Access to Route 6 from Woodbury toward the Bear Mountain Bridge opened about 10 days after the storm as did the Palisades Interstate Parkway, allowing many commuters to Westchester and New York City to resume their normal routines.
In Woodbury, Seven Lakes Drive remains closed from Long Mountain Circle to Tiorati Circle as does Trout Brook Road.
Closer to the Hudson River, Route 218 from West Point to Cornwall also remains closed.
Bear Mountain State Park remains closed
Among the hardest hit areas was Bear Mountain State Park, which sustained damage when flood waters overwhelmed the water treatment plant that provides water to the park’s buildings and facilities. Without running water since the storm, water trucks have been supplying water to the animals at the Trailside Zoo.
“We are actively working to restore water in the park,” read a message posted on visitbearmountain.com on Aug. 8. “Please check back daily for reopening updates. Thank you for your patience and understanding during this time.”
According to an email update on the situation late last week from the Palisades Park Conservancy, other Bear Mountain State Park infrastructure took a hit as well.
The pool is closed for the remainder of the season and several buildings will need to be repaired or rebuilt altogether.

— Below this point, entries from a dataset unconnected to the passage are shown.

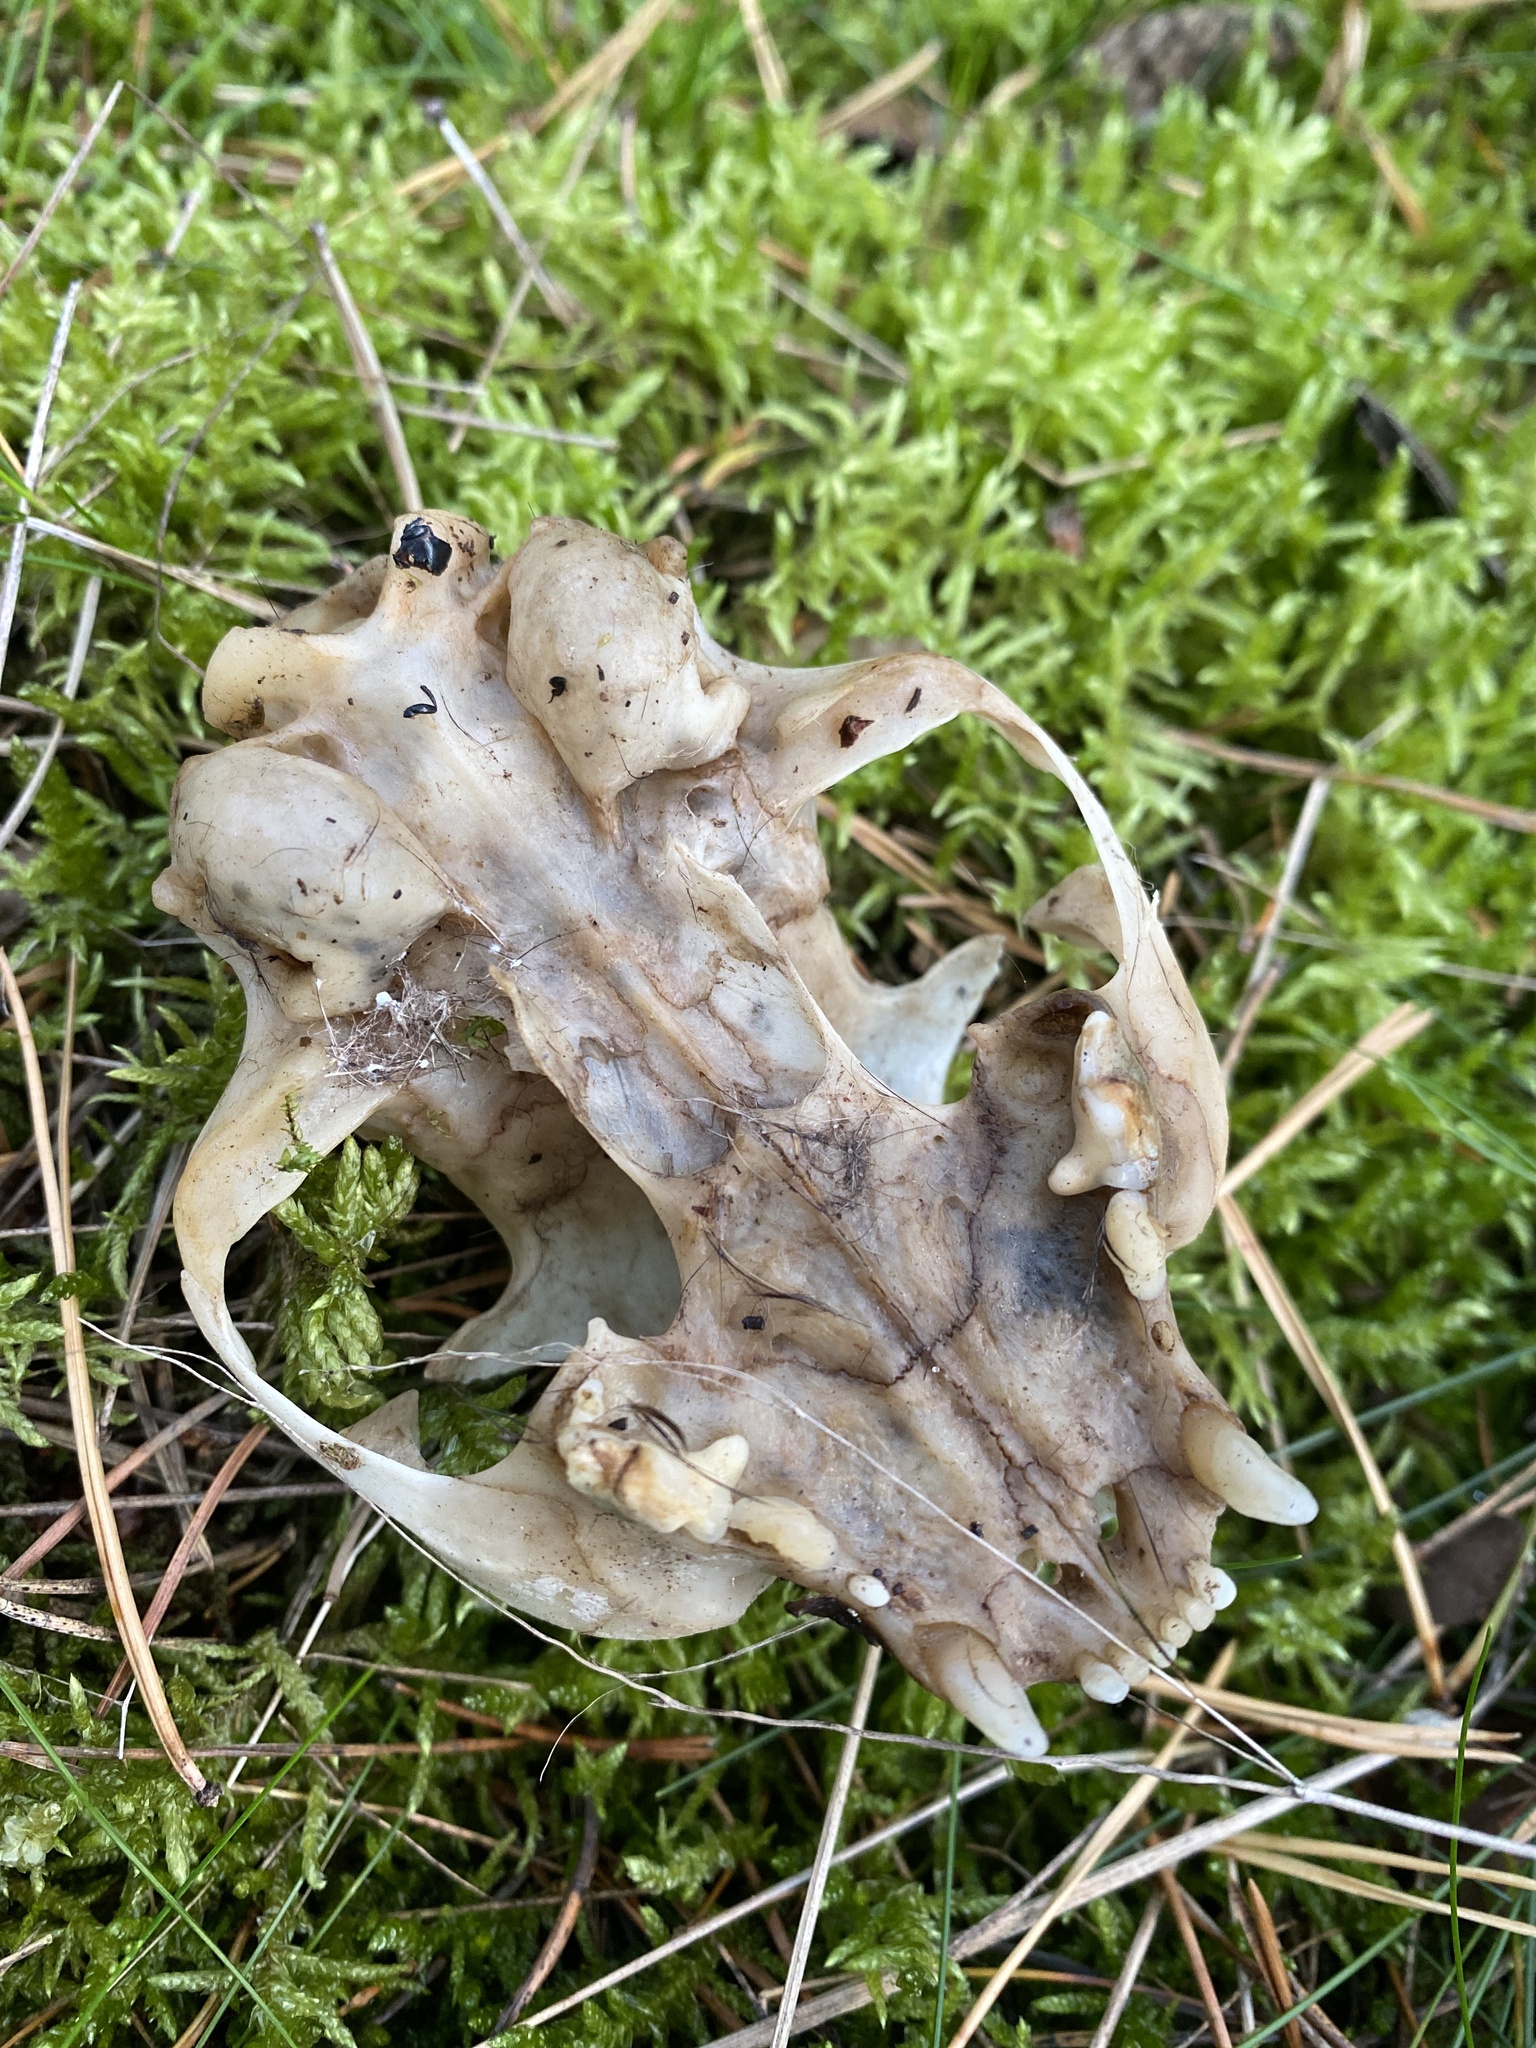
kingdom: Animalia
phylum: Chordata
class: Mammalia
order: Carnivora
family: Felidae
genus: Felis
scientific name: Felis catus
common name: Domestic cat
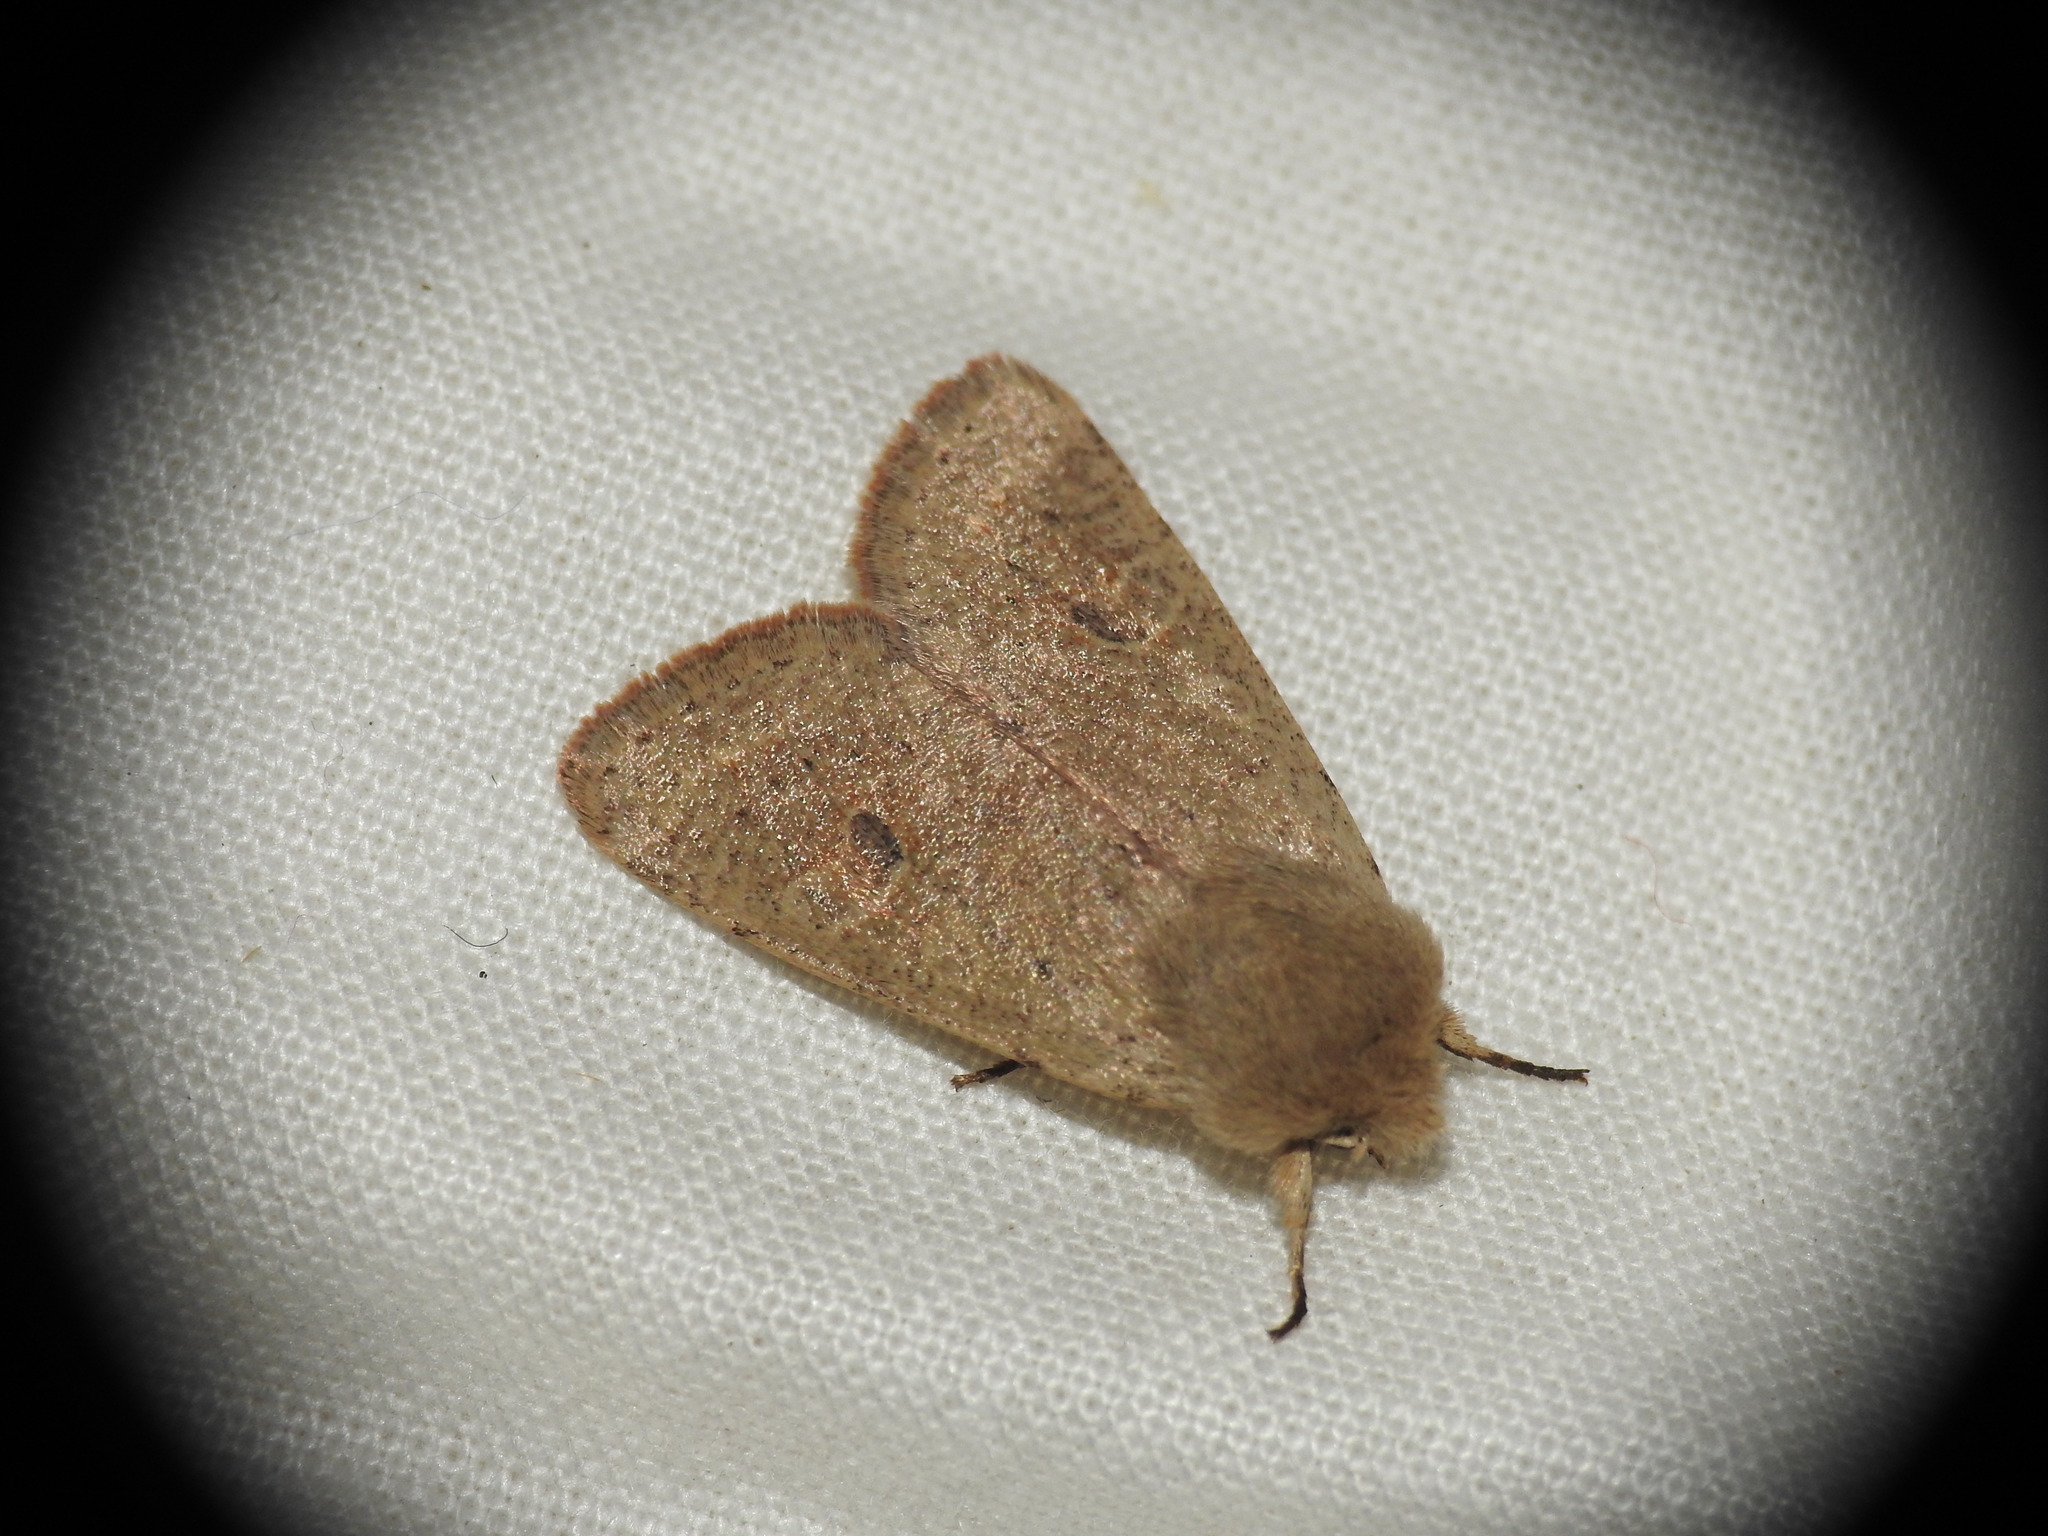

Many hiking trails were washed out or seriously damaged, including large sections of the Appalachian Trail, Suffern-Bear Mountain Trail, 1777 Trail, Popolopen Creek trails and ‘Hell Hole’ bridge, Doodletown trails and the Cornell Mine Trail and bridge.
While Bear Mountain State Park sustained the worst damage, areas of Harriman State Park, Storm King Mountain State Park and Fort Montgomery State Historic Site were also affected.